Your task: The lines from the start of the records below through the line containing "### Overview" are to be copied exactly, both ends included, with nothing added.

Dataset entries:
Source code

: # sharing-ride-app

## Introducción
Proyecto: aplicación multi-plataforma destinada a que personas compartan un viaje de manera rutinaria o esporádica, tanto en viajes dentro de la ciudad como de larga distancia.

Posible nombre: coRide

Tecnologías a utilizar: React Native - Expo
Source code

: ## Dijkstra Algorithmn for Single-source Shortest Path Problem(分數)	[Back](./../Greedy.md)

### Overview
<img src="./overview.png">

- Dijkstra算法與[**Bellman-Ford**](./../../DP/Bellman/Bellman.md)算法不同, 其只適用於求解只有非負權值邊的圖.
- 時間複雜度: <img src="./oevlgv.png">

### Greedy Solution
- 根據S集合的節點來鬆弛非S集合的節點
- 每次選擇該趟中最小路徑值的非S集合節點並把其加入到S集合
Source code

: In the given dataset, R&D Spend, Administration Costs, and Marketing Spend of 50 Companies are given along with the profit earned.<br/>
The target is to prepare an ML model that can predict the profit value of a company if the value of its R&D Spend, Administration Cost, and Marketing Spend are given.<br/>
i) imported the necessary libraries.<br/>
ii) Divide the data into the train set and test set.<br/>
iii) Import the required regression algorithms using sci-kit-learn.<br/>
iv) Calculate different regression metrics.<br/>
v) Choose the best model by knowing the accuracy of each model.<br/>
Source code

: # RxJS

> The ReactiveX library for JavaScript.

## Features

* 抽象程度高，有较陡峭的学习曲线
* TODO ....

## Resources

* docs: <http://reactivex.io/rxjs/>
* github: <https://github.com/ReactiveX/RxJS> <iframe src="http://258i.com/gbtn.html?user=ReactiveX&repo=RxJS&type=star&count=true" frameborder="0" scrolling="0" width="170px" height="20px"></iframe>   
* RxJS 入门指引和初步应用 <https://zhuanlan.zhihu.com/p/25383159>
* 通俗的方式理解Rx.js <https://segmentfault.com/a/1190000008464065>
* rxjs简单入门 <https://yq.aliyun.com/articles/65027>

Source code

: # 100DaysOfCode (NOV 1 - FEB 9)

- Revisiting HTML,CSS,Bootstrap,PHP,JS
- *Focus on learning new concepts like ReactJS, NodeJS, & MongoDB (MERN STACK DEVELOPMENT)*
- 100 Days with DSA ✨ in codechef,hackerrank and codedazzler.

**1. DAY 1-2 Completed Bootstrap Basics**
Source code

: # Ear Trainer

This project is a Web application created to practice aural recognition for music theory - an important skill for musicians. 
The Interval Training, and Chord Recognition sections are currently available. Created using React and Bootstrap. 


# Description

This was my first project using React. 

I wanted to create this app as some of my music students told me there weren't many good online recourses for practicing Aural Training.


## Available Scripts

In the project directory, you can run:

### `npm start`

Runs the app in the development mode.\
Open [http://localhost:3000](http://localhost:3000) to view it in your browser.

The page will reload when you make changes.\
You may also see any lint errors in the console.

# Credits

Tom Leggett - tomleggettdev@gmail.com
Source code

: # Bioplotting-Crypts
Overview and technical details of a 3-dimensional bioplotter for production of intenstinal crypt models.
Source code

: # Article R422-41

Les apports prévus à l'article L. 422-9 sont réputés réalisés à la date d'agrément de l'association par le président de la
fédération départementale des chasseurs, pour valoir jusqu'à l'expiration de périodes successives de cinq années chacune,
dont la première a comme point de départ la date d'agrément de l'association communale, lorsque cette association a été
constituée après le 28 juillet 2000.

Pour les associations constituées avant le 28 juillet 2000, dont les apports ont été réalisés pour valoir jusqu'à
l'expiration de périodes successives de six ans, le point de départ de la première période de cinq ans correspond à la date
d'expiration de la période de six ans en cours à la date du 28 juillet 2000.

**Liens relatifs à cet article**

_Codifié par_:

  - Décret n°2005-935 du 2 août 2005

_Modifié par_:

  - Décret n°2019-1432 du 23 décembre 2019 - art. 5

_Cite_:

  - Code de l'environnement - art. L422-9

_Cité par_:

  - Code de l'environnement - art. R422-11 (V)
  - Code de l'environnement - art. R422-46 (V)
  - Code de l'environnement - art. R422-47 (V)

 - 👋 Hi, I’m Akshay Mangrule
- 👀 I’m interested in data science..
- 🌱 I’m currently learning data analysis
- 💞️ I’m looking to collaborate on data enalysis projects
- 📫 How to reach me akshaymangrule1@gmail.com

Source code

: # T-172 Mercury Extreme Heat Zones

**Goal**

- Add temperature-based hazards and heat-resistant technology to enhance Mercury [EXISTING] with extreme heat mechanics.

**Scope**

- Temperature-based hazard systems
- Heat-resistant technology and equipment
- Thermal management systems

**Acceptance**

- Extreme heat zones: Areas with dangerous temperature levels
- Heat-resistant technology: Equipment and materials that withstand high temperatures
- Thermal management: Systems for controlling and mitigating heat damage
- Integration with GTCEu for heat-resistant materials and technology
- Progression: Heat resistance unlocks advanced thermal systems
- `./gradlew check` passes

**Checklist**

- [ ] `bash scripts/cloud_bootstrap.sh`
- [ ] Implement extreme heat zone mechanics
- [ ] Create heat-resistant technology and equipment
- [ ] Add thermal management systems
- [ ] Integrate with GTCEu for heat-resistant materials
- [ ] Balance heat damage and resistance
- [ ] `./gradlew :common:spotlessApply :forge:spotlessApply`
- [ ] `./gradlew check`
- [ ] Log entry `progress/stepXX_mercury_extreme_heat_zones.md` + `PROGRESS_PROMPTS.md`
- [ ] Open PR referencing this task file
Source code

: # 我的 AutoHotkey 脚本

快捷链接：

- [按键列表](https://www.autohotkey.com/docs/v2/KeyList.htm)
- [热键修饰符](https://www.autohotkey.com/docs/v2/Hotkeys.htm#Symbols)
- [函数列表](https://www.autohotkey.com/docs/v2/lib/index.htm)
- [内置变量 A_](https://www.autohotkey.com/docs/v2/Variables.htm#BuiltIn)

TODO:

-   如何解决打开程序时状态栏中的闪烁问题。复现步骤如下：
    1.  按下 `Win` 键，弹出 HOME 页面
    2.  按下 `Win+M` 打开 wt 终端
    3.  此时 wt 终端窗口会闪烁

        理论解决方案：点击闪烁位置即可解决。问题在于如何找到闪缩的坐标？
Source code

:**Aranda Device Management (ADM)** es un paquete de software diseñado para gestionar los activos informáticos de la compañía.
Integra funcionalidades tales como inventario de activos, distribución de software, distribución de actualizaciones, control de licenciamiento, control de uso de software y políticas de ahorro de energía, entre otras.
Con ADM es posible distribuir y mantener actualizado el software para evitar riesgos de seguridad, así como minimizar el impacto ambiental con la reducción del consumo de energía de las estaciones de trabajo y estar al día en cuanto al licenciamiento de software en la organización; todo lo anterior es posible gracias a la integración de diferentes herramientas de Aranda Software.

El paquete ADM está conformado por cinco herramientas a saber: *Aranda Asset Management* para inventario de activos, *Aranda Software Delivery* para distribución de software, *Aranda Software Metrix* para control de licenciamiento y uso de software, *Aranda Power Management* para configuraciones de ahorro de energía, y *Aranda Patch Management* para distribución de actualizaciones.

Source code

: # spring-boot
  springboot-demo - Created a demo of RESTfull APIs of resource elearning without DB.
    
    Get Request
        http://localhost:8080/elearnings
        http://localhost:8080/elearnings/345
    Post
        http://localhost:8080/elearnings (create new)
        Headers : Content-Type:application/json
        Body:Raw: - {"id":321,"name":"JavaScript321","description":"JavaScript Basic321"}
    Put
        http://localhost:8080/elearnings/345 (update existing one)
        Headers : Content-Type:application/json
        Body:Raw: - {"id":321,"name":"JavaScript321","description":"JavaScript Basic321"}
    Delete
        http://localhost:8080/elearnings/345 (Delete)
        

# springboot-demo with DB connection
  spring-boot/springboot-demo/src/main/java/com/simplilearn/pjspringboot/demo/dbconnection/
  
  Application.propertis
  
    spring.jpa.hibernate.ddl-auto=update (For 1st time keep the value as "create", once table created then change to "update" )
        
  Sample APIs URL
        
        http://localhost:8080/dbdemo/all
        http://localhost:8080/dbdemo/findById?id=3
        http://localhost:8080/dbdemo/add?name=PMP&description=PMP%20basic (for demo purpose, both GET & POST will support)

Your solution:
Source code

: # sharing-ride-app

## Introducción
Proyecto: aplicación multi-plataforma destinada a que personas compartan un viaje de manera rutinaria o esporádica, tanto en viajes dentro de la ciudad como de larga distancia.

Posible nombre: coRide

Tecnologías a utilizar: React Native - Expo
Source code

: ## Dijkstra Algorithmn for Single-source Shortest Path Problem(分數)	[Back](./../Greedy.md)

### Overview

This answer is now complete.